Travel expenses with regards to rental activity

It may seem an “over claim” if landlords even include these. However, landlords are actually entitled to claim such because these are part of expenses delegated for the business. Especially for landlords who are away from the rental properties, these could entail many tax deductions. If the landlord’s vehicle, of any type, model or size, there are ways to deduct vehicle expenses vis-à-vis rental activity, like going to rental property as some complaints need to be settled.

Here are the options:

Deduct actual expenses for the travel – gasoline, maintenance and repairs for the vehicle.

Use the standard mileage rate. The rates are: 55 cents per mile for 2009; 58.5 cents per mile for July 1, 2008 to the end of 2008; 50.5 cents per mile from the start of 2008 to June 30, 2008. To be able to qualify for this method, the landlord must use this method immediately the vehicle has been used for the rental business activities.

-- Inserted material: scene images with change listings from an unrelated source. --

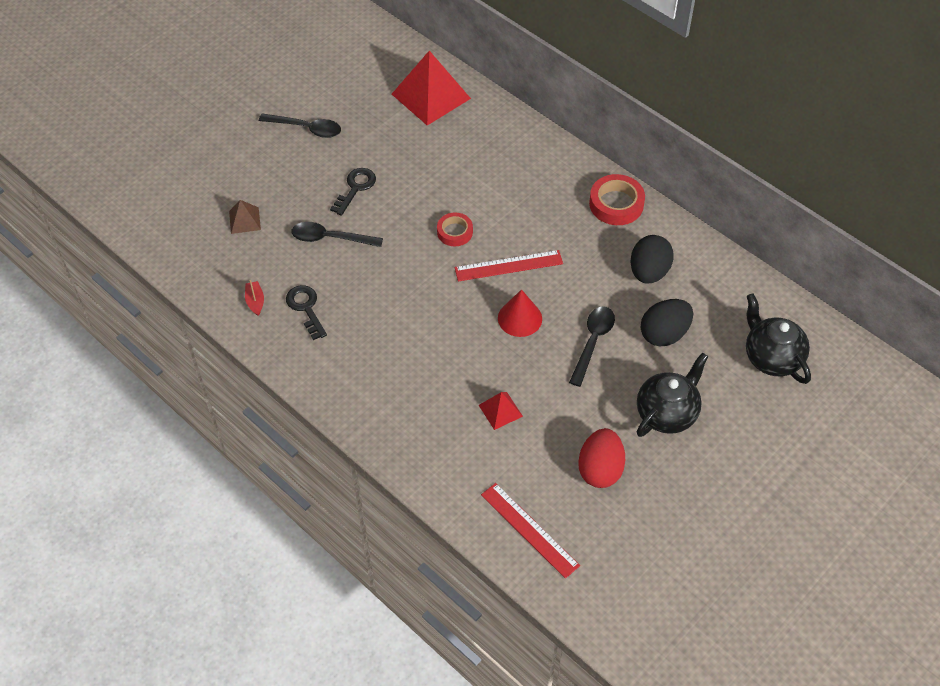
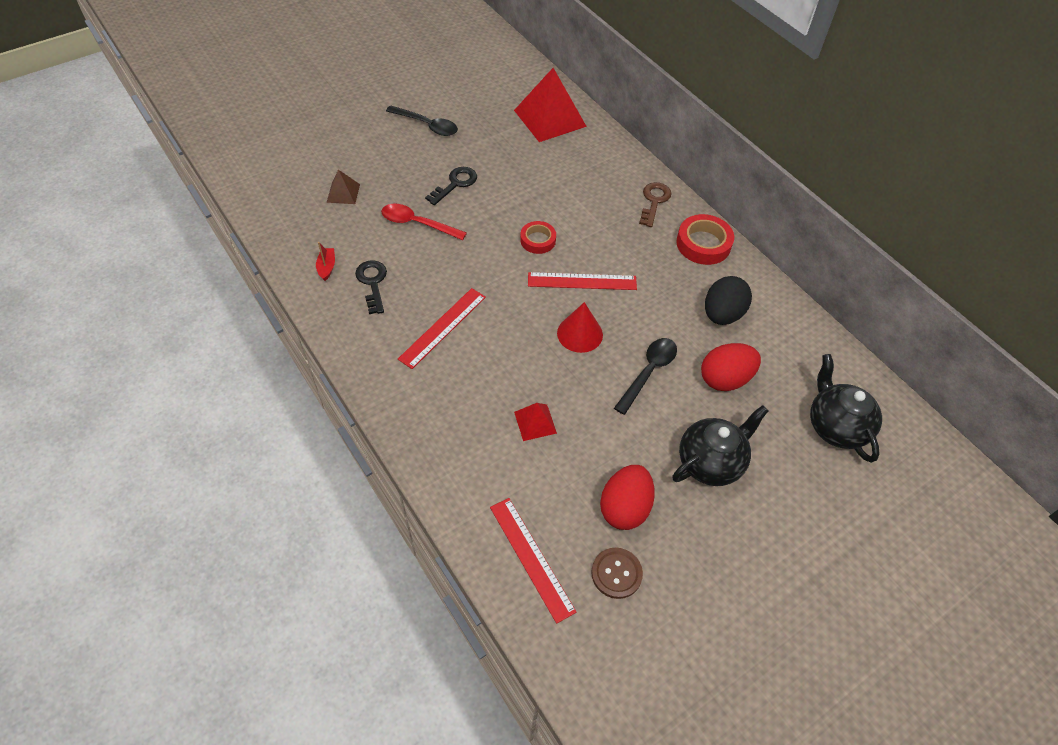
camera: 10 degrees right, 0 degrees up
black spoon [292,222,383,247] -> red spoon [381,204,467,240]
black egg [641,299,693,347] -> red egg [701,343,761,391]
none -> red ruler [398,288,486,369]
none -> brown button [591,548,643,599]
none -> brown key [639,182,671,227]

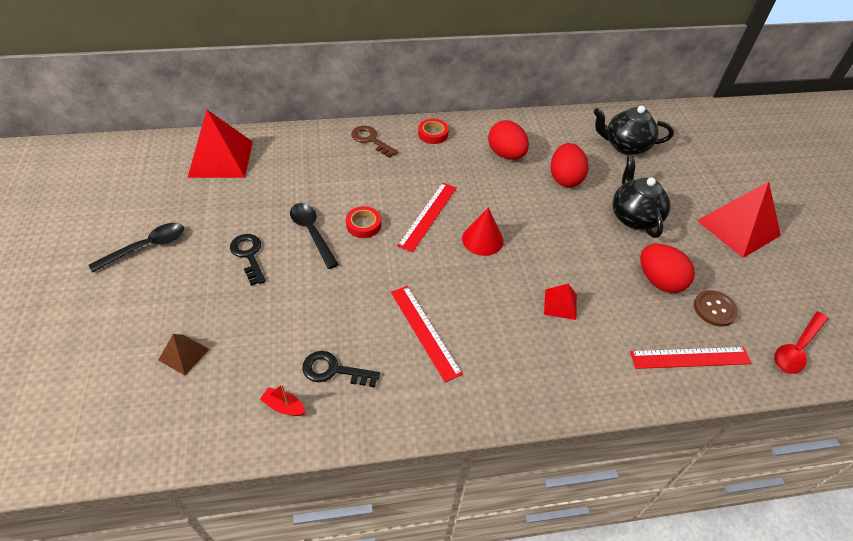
camera: 65 degrees left, 5 degrees down
red spoon [381,204,467,240] -> red spoon moved to [774,312,828,374]
black spoon [614,338,677,415] -> black spoon moved to [290,203,339,269]
red tape [676,214,734,265] -> red tape [418,119,449,144], size x0.65
black egg [705,276,752,325] -> red egg [488,120,529,159]
none -> red pyramid [697,181,781,258]

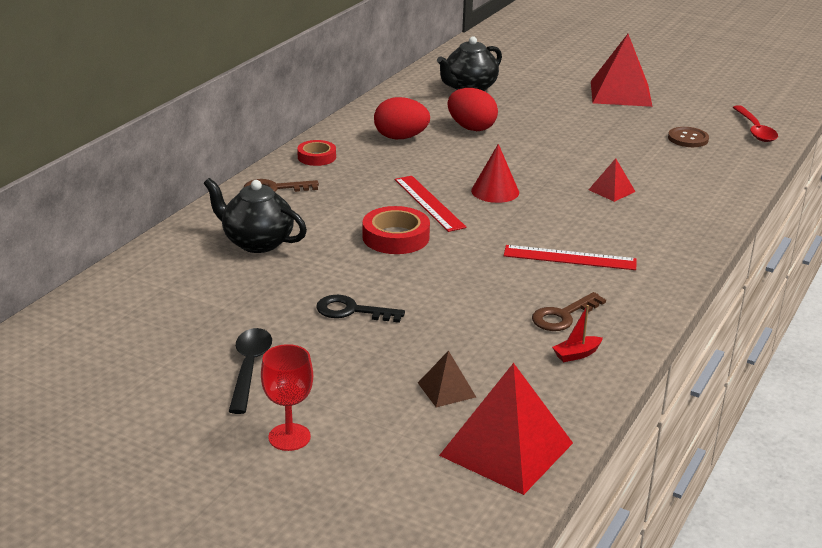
camera: 50 degrees left, 20 degrees down
red pyramid [187,110,253,178] -> red pyramid moved to [439,363,573,495]
black spoon [290,203,339,269] -> none
black key [302,351,380,388] -> brown key [532,292,606,331]
red tape [346,206,381,238] -> red tape [362,206,430,254], size x1.54
black teapot [613,156,670,238] -> black teapot moved to [204,178,307,253]
red ruler [630,347,752,369] -> none
red egg [640,244,695,293] -> none
none -> red goblet [261,344,313,451]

This method could not be used when there is already an existing claim for accelerated depreciation deductions or Section 179 deduction for the vehicle.

Other expenses like hotel bills, airfare, meals and other travel costs going to long distance rental properties could be considered as tax deductibles. Proper paperwork must accompany authenticity of these expenses like receipts or bill statements.

Other expenses that are deductibles are compensations for employees, contractors and legal services, office maintenance, insurance payments, losses due to casualty and theft. All these expenses could be deducted from taxes as long as these are acquired for the rental property services and activities, along with proper certifications.